In summary, these findings suggest that isolated muscle metaboreflex activation increases cardiac sympathetic nerve activity during post-exercise ischaemia in humans, but to have an effect on heart rate, robust muscle metaboreflex activation is needed to offset cardiac parasympathetic reactivation.

References

Alam M & Smirk FH (1937). Observations in man upon a blood pressure raising reflex arising from the voluntary muscles. J Physiol 89, 372–383.

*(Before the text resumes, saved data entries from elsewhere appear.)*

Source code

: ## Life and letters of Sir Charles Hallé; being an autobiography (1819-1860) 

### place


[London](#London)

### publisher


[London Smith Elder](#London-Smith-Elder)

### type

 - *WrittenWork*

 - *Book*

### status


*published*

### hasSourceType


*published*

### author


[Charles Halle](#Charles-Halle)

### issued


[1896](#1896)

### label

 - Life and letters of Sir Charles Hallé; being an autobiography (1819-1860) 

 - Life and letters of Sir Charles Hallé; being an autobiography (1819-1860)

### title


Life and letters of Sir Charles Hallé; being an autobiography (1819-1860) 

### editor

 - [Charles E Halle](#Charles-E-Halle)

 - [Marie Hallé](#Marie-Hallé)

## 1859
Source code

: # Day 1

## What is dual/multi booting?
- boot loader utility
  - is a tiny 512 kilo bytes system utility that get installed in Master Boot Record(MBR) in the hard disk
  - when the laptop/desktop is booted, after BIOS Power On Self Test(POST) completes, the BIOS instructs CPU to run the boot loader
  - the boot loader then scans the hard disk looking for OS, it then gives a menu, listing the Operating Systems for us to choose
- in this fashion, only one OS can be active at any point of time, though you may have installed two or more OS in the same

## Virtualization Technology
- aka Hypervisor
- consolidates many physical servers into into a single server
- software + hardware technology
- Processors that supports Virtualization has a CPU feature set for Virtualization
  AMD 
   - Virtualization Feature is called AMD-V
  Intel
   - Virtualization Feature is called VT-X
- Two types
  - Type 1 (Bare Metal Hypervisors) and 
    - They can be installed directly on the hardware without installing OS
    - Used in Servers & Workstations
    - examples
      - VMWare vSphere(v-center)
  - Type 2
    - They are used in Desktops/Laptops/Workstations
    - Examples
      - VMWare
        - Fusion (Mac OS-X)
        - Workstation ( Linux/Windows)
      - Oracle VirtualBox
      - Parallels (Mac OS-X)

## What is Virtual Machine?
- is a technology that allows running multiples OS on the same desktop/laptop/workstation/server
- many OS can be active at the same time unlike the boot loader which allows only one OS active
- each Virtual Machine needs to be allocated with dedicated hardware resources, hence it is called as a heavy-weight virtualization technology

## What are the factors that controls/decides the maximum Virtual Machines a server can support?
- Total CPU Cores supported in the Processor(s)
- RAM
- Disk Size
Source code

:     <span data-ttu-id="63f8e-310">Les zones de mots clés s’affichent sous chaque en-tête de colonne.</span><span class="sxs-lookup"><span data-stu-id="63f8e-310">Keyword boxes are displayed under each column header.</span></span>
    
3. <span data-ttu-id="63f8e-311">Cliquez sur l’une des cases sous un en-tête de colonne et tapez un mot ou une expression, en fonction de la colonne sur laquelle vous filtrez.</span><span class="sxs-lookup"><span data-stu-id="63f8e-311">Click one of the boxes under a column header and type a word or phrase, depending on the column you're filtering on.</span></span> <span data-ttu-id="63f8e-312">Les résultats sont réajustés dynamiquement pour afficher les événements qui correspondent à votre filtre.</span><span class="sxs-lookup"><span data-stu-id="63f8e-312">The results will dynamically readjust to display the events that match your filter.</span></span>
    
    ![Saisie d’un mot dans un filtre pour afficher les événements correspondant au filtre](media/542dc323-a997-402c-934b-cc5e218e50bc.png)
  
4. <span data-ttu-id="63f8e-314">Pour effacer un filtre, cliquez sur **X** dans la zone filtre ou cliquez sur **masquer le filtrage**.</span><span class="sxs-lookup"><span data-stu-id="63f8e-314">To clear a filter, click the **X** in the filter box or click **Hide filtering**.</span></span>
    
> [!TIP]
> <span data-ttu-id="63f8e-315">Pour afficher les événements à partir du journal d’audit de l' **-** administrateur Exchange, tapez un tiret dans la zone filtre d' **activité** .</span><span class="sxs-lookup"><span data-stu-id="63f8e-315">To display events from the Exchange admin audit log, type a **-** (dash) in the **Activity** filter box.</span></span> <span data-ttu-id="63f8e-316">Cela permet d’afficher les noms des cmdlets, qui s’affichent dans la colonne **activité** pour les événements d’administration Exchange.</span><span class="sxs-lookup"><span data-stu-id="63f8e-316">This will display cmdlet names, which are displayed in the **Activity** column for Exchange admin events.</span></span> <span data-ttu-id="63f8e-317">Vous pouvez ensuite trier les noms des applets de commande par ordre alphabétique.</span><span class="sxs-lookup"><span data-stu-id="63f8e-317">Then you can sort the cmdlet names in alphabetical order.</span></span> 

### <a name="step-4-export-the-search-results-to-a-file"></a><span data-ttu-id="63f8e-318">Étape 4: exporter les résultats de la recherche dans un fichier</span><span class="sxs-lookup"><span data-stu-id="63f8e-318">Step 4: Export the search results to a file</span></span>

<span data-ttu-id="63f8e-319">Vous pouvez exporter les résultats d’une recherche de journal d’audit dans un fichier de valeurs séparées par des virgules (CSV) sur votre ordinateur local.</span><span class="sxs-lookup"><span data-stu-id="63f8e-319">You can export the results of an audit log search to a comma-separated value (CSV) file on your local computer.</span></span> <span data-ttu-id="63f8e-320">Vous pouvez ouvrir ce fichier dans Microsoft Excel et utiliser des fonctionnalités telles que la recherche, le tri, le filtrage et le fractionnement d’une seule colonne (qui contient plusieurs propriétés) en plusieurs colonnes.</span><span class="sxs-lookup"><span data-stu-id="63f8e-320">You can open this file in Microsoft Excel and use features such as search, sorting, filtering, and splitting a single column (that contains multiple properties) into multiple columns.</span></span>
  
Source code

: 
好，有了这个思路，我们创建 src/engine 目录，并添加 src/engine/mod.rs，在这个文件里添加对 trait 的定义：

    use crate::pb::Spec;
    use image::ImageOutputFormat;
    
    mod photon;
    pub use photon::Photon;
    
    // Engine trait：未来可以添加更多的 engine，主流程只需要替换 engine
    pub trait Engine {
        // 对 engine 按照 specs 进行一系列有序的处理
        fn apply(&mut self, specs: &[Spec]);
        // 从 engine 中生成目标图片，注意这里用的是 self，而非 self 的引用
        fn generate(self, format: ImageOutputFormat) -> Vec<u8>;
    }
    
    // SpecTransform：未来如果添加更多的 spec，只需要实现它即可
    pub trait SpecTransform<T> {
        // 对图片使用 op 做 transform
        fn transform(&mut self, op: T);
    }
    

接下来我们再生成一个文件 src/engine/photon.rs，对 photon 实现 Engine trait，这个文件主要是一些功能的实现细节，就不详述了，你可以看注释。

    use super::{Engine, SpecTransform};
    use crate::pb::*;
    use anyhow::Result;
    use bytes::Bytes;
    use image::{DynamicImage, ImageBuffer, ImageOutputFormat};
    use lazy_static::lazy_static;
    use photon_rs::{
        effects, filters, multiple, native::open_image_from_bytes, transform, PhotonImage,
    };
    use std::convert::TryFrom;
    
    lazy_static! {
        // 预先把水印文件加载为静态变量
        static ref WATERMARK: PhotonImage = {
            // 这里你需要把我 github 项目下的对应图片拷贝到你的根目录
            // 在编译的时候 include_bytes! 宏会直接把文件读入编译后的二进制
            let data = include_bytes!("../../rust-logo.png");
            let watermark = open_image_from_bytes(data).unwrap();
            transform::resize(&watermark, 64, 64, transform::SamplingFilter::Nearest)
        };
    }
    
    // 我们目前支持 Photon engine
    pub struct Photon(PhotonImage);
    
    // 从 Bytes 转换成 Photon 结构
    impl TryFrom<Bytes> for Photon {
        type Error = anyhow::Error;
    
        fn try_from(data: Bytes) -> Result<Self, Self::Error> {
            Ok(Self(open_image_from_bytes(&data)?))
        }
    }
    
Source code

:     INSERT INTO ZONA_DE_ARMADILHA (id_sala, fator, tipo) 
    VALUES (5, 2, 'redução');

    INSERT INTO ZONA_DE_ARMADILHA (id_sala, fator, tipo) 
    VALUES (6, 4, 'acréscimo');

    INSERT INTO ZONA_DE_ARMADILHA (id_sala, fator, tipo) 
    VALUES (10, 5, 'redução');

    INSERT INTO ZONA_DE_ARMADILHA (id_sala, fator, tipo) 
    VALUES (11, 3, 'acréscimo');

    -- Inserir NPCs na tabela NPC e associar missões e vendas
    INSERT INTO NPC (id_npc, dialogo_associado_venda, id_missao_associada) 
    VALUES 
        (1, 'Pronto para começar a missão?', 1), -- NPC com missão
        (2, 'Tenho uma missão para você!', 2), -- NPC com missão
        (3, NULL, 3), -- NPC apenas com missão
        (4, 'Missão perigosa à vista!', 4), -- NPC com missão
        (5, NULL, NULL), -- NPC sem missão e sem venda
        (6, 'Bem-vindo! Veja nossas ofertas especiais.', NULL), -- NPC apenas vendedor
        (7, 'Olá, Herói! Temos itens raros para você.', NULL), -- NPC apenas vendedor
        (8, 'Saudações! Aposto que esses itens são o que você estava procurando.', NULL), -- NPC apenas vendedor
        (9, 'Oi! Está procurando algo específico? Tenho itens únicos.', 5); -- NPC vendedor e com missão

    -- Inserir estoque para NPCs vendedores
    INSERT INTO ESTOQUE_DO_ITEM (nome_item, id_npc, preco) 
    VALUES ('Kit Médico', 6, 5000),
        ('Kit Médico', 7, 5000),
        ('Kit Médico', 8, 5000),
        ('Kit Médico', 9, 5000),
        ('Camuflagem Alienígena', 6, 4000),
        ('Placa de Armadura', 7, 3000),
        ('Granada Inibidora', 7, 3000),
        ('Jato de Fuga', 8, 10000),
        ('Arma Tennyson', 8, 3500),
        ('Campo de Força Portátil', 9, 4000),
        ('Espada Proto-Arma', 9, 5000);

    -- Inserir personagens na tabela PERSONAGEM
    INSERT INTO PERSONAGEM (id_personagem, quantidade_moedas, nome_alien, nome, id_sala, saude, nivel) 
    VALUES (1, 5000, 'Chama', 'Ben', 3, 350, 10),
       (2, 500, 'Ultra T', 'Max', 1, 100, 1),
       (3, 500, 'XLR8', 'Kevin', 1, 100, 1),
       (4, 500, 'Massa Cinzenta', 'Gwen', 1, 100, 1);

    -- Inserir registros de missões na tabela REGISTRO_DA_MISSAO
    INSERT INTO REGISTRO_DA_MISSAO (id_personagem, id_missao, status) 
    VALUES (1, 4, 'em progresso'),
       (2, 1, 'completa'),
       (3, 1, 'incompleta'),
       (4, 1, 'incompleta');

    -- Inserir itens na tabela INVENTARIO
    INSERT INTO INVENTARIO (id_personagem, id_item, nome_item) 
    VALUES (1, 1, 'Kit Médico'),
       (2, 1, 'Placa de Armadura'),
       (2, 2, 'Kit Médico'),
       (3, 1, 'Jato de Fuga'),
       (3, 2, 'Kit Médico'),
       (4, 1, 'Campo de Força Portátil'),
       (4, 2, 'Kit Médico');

Cole CR, Blackstone EH, Pashkow FJ, Snader CE & Lauer MS (1999). Heart-rate recovery immediately after exercise as a predictor of mortality. N Engl J Med 341, 1351–1357.

Fisher JP, Seifert T, Hartwich D, Young CN, Secher NH & Fadel PJ (2010). Autonomic control of heart rate by metabolically sensitive skeletal muscle afferents in humans. J Physiol 588, 1117–1127. http://jp.physoc.org/content/588/7/1117.long

Imai K, Sato H, Hori M, Kusuoka H, Ozaki H, Yokoyama H et al. (1994). Vagally mediated heart rate recovery after exercise is accelerated in athletes but blunted in patients with chronic heart failure. J Am Coll Cardiol 24, 1529–1535.

O’Leary DS (1993). Autonomic mechanisms of muscle metaboreflex control of heart rate. J Appl Physiol 74, 1748–1754.

Rowell LB & O’Leary DS (1990). Reflex control of the circulation during exercise: chemoreflexes and mechanoreflexes. J Appl Physiol 69, 407–418.